**Aim of the exercise**
Without including any picture, write out the entries exactly as they stand.

[Extracted data entries]

---------------

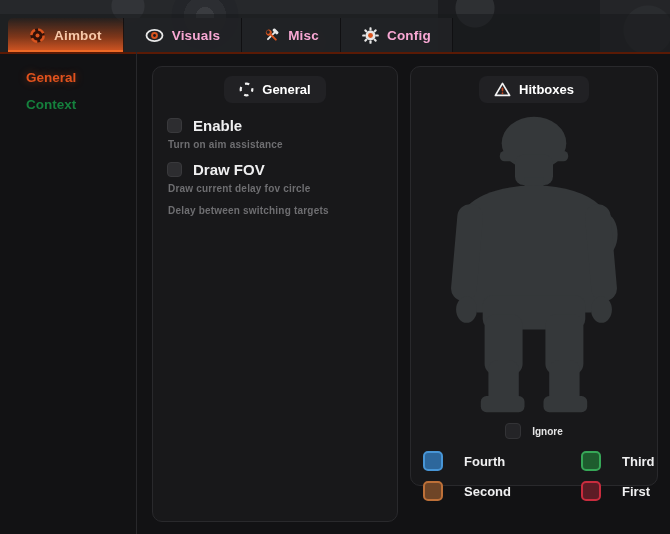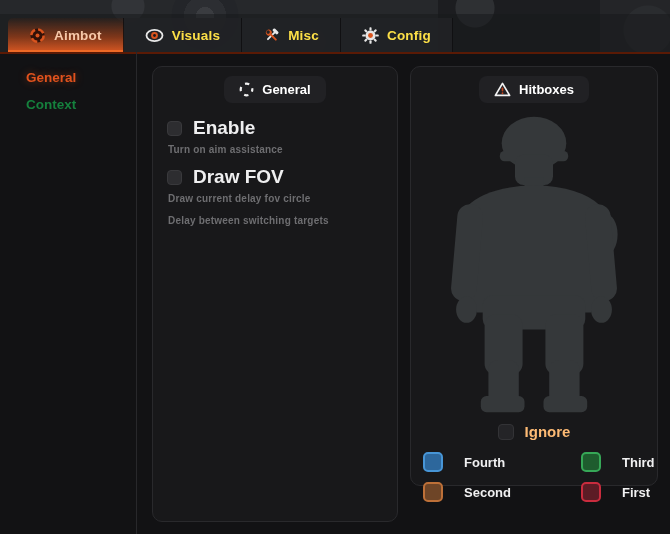"Visuals" .tab { color: #fde047 -> #f9a8d4 }
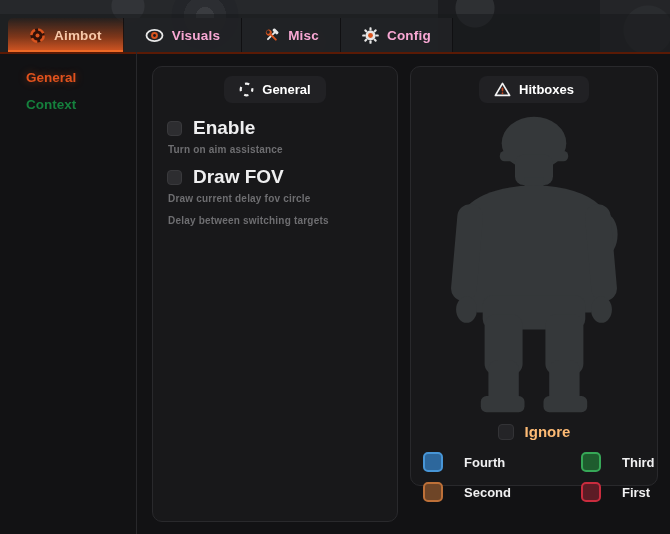"Enable" .opt-label { font-size: 19px -> 15px }
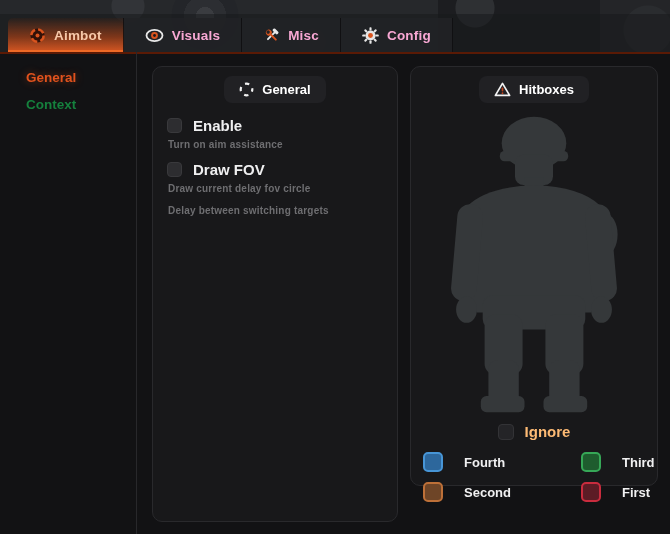"Ignore" .ignore-label { color: #fdba74 -> #e5e5e5; font-size: 15px -> 10px }
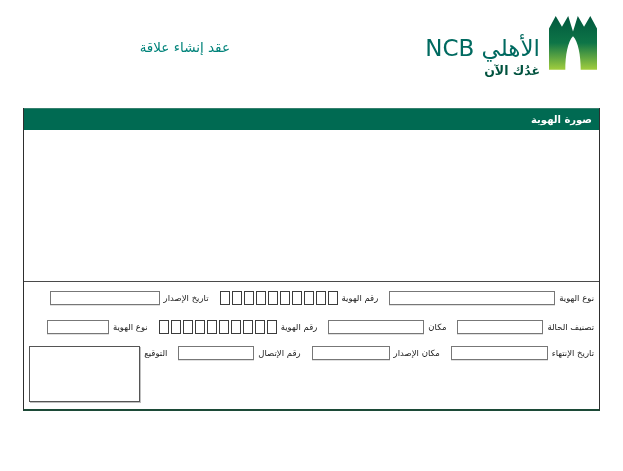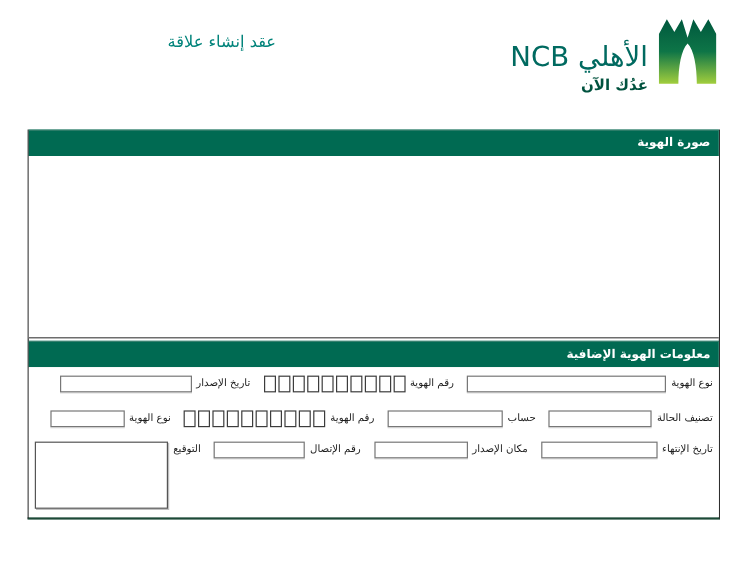"عقد إنشاء علاقة" .doc-title { margin-top: 10px -> 22px }
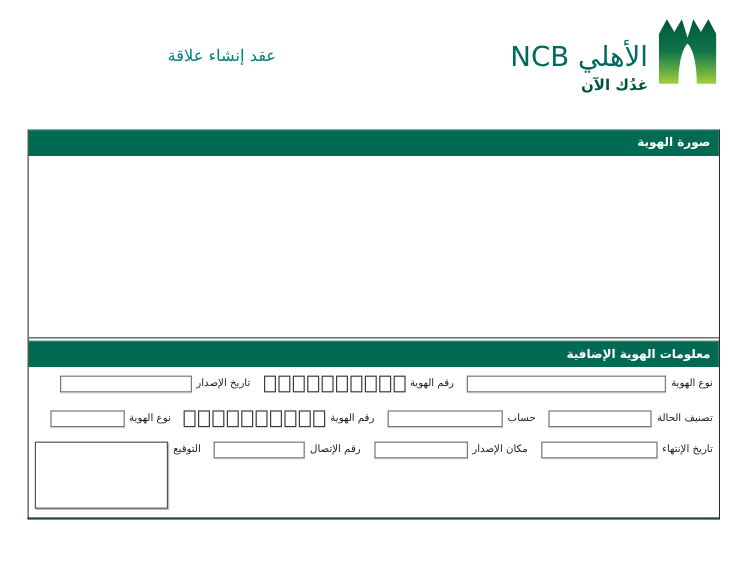"معلومات الهوية الإضافية" div.bar { html: <div>معلومات الهوية الإضافية</div> -> none }
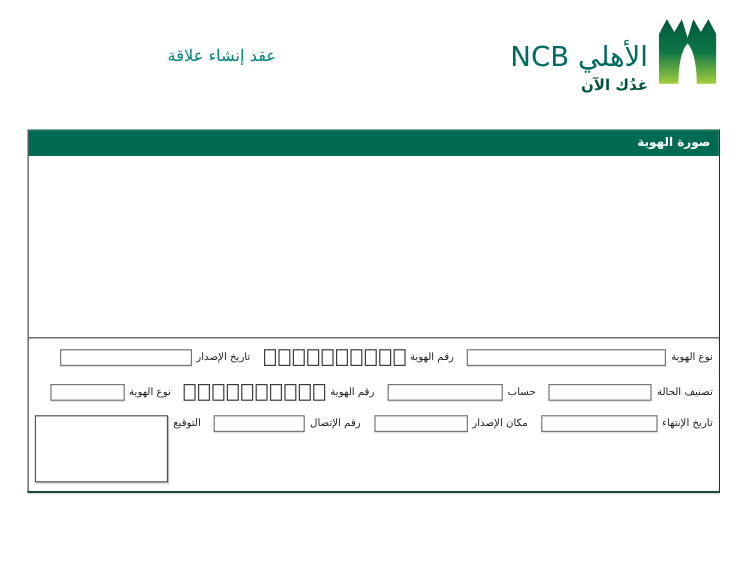"حساب" span.lbl { text: حساب -> مكان }
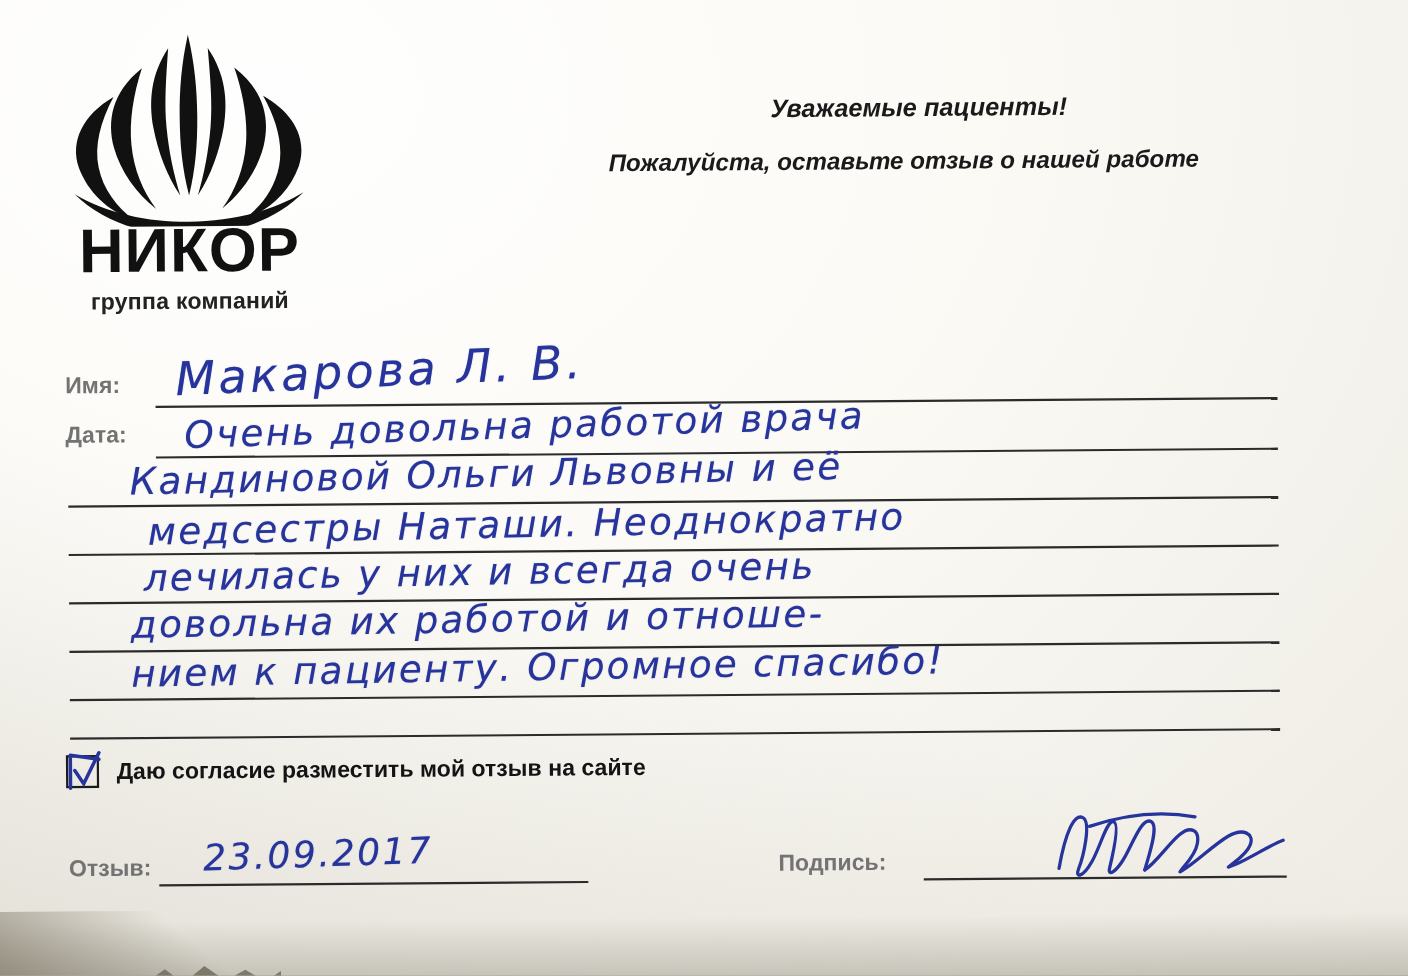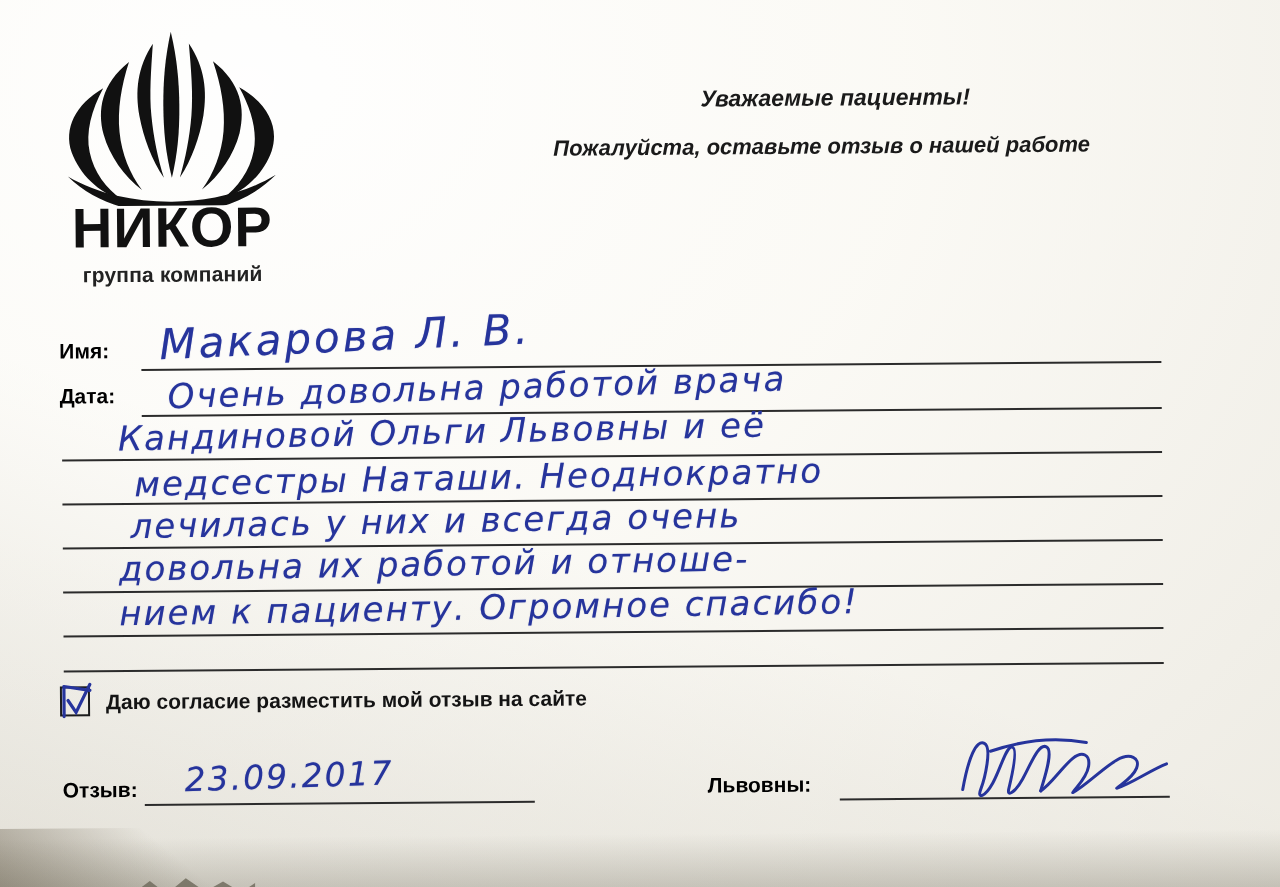"Имя:" .label { color: #000000 -> #737373 }
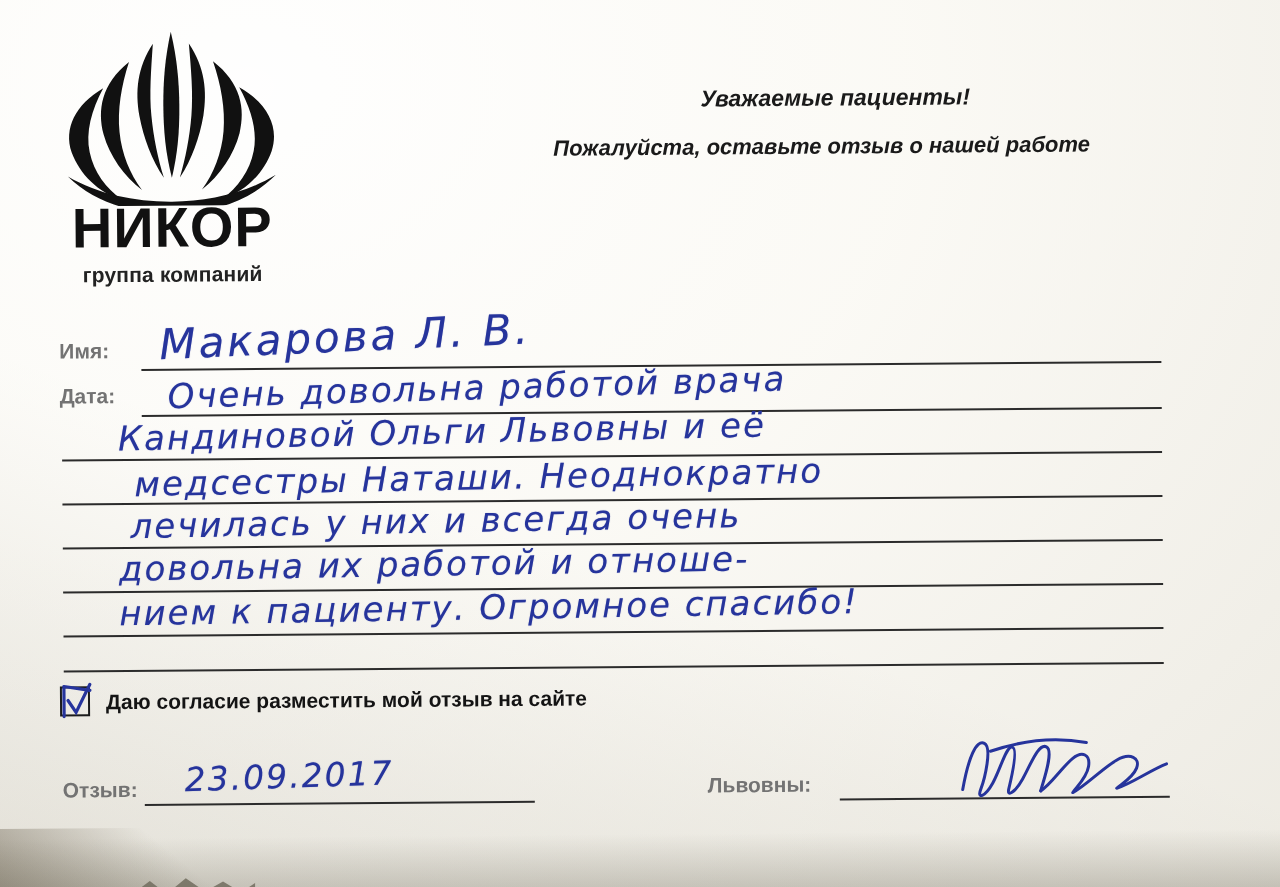"Львовны:" div.label { text: Львовны -> Подпись }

---------------

**Your response**
"Visuals" .tab { color: #fde047 -> #f9a8d4 }
"Enable" .opt-label { font-size: 19px -> 15px }
"Ignore" .ignore-label { color: #fdba74 -> #e5e5e5; font-size: 15px -> 10px }
"عقد إنشاء علاقة" .doc-title { margin-top: 10px -> 22px }
"معلومات الهوية الإضافية" div.bar { html: <div>معلومات الهوية الإضافية</div> -> none }
"حساب" span.lbl { text: حساب -> مكان }
"Имя:" .label { color: #000000 -> #737373 }
"Львовны:" div.label { text: Львовны -> Подпись }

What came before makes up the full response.